What to sort results by. One of “created”, “updated”, “comments”. Defaults to “created”.

direction: str

Direction to sort. One of “asc”, “desc”. Defaults to “desc”.

since: Optional[Union[datetime.datetime, datetime.date]]

Timestamp to pull issues since. Defaults to None.

page: Optional[int]

Page number. All results are returned if not set.

page_size: int

Page size. Defaults to 100.

Returns:
Table

Table with page of repo issues

get_pull_request(repo_name, pull_request_number)[source]

Loads a GitHub pull request

Args:
repo_name: str

Full repo name (account/name)

pull_request_number: int

Pull request number

Returns:
dict

Pull request information

list_repo_pull_requests(repo_name, state='open', base=None, sort='created', direction='desc', page=None, page_size=100)[source]

Lists pull requests for a given repo

Args:
repo_name: str

Full repo name (account/name)

state: str

One of “open, “closed”, “all”. Defaults to “open”.

base: Optional[str]

Base branch to filter pull requests by.

sort: str

How to sort pull requests. One of “created”, “updated”, “popularity”. Defaults to “created”.

direction: str

Direction to sort by. Defaults to “desc”.

page: Optional[int]

Page number. All results are returned if not set.

page_size: int

Page size. Defaults to 100.

Returns:
Table

Table with page of repo pull requests

list_repo_contributors(repo_name, page=None, page_size=100)[source]

Lists contributors for a given repo

Args:
repo_name: str

Full repo name (account/name)

page: Optional[int]

Page number. All results are returned if not set.

page_size: int

Page size. Defaults to 100.

Returns:
Table

Table with page of repo contributors

download_file(repo_name, path, branch=None, local_path=None)[source]

Download a file from a repo by path and branch.

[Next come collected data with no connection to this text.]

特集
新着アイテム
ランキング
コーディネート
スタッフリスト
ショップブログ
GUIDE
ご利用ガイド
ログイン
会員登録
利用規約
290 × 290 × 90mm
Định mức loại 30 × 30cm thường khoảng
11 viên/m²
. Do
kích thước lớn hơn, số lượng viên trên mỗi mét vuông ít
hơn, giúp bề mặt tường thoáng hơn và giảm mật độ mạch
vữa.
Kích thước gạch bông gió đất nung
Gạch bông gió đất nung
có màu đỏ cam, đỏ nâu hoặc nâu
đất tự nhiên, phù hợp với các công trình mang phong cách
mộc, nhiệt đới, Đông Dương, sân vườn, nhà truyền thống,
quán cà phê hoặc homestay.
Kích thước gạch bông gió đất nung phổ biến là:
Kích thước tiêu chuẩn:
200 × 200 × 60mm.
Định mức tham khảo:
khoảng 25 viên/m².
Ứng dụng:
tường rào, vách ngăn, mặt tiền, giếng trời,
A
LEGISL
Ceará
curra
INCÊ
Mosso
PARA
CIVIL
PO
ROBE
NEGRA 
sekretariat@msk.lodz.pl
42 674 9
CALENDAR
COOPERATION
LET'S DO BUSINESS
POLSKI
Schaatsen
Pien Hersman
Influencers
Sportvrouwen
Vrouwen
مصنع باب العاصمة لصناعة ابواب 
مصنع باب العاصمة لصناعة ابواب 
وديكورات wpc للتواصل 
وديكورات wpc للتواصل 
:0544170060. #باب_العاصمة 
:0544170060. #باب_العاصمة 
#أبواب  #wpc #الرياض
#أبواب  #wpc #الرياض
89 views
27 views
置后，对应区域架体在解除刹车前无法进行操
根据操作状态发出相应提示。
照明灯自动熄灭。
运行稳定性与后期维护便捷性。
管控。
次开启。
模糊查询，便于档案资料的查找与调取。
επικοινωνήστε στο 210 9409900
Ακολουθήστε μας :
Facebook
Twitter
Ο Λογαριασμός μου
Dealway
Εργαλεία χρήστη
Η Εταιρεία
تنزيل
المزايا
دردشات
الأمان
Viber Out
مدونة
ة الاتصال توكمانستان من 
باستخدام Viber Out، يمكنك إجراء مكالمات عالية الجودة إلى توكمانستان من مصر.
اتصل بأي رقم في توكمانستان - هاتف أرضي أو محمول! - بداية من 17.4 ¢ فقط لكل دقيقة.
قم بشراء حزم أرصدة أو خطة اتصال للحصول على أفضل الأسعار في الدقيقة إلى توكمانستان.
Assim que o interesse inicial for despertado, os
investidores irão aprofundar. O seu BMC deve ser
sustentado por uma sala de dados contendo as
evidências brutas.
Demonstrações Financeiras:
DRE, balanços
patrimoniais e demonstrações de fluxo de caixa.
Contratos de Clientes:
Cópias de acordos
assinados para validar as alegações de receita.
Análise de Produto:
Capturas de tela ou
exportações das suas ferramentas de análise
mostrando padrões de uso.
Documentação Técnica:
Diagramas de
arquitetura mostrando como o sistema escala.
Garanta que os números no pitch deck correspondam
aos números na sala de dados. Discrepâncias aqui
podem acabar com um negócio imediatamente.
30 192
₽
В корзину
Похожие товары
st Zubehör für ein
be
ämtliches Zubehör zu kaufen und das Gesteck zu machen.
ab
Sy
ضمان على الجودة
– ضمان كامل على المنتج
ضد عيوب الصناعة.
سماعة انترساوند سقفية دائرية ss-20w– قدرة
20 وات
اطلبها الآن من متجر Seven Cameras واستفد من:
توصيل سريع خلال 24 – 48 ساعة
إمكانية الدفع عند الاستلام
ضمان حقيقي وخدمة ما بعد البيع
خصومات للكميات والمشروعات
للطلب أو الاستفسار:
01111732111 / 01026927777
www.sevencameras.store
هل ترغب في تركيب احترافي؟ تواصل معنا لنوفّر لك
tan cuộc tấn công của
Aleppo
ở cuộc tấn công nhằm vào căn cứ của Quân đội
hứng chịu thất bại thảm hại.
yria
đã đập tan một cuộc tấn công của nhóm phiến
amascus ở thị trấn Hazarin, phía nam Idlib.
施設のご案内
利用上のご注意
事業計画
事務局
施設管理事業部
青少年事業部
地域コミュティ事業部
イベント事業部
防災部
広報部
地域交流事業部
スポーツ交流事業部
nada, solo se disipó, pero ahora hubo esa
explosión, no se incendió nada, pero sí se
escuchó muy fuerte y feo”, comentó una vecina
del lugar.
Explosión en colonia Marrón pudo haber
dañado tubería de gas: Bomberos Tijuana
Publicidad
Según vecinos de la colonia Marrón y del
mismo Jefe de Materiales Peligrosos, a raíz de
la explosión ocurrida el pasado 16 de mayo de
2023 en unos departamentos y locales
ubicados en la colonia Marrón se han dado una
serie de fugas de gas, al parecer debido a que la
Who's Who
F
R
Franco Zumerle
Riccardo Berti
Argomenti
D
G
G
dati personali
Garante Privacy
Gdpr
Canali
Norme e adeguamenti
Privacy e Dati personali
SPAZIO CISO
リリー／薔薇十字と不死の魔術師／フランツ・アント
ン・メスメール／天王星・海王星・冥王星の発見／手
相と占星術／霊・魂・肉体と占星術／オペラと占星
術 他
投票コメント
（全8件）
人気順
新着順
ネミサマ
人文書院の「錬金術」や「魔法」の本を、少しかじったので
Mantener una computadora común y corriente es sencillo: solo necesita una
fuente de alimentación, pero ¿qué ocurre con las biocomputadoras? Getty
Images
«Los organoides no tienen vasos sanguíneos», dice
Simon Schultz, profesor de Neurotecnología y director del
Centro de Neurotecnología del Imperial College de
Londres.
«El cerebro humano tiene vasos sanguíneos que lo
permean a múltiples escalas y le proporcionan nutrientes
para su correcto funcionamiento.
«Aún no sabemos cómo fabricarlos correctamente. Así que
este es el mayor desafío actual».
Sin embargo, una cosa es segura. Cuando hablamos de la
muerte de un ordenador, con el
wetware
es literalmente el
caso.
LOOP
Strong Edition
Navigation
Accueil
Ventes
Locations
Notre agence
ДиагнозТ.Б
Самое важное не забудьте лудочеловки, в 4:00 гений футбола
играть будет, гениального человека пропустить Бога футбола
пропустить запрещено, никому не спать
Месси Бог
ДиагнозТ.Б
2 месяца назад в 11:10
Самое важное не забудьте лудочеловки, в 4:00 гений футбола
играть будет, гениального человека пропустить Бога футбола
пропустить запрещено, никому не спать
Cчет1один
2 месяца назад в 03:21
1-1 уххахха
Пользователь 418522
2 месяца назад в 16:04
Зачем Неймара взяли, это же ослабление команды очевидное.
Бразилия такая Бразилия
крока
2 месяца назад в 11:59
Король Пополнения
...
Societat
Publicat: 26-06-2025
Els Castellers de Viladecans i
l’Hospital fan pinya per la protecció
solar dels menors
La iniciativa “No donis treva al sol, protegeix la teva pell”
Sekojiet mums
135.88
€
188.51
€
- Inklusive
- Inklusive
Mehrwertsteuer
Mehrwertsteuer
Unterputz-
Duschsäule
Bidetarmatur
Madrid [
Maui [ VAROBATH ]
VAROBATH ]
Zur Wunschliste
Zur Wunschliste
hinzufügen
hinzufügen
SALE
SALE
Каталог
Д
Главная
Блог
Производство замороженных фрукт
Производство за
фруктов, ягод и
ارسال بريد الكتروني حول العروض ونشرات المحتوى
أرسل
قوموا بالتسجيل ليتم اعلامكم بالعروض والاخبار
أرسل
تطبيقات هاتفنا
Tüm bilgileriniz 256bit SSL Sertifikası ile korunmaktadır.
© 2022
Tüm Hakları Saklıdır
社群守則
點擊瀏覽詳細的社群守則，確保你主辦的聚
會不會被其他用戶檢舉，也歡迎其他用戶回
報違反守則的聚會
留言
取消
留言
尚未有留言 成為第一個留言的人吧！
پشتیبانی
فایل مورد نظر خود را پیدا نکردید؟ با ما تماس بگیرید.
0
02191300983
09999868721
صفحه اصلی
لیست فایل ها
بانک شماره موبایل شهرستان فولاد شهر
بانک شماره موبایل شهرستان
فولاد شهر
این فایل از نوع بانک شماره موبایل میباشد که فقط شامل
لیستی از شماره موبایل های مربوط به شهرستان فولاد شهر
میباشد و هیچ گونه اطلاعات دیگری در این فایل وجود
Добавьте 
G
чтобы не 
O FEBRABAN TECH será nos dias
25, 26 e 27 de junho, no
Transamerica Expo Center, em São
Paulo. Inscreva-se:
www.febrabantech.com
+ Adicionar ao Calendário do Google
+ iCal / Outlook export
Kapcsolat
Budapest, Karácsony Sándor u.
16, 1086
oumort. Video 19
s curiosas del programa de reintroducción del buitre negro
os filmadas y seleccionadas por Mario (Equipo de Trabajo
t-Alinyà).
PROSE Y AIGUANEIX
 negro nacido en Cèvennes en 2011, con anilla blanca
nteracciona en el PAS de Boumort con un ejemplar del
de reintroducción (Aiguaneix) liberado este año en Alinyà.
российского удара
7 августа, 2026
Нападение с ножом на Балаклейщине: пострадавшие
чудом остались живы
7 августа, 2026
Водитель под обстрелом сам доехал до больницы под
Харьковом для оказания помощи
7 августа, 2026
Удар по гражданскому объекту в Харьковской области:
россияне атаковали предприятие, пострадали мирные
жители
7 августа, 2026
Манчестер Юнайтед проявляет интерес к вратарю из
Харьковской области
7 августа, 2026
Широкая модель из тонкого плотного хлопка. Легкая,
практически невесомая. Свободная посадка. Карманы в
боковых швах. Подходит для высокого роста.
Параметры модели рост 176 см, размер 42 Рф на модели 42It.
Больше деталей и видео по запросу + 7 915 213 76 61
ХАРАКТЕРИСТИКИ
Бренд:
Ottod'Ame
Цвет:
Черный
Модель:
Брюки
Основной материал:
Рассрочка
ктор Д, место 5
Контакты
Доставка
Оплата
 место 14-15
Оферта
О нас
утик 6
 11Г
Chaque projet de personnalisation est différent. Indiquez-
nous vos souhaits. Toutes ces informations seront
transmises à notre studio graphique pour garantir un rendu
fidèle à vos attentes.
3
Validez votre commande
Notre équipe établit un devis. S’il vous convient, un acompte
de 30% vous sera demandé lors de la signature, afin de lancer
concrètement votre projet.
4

Defaults to the repo’s default branch if branch is not supplied.

Uses the download_url directly rather than the API because the API only supports contents up to 1MB from a repo directly, and the process for downloading larger files through the API is much more involved.

Because download_url does not go through the API, it does not support username / password authentication, and requires a token to authenticate.

Args:
repo_name: str

Full repo name (account/name)

path: str

Path from the repo base directory

branch: Optional[str]

Branch to download file from. Defaults to repo default branch

local_path: Optional[str]

Local file path to download file to. Will create a temp file if not supplied.

Returns:
str

File path of downloaded file

download_table(repo_name, path, branch=None, local_path=None, delimiter=',')[source]

Download a CSV file from a repo by path and branch as a Parsons Table.

Args:
repo_name: str

Full repo name (account/name)

path: str

Path from the repo base directory

branch: Optional[str]

Branch to download file from. Defaults to repo default branch

local_path: Optional[str]

Local file path to download file to. Will create a temp file if not supplied.

delimiter: Optional[str]

The CSV delimiter to use to parse the data. Defaults to ‘,’

Returns:
Parsons Table

See Parsons Table for output options.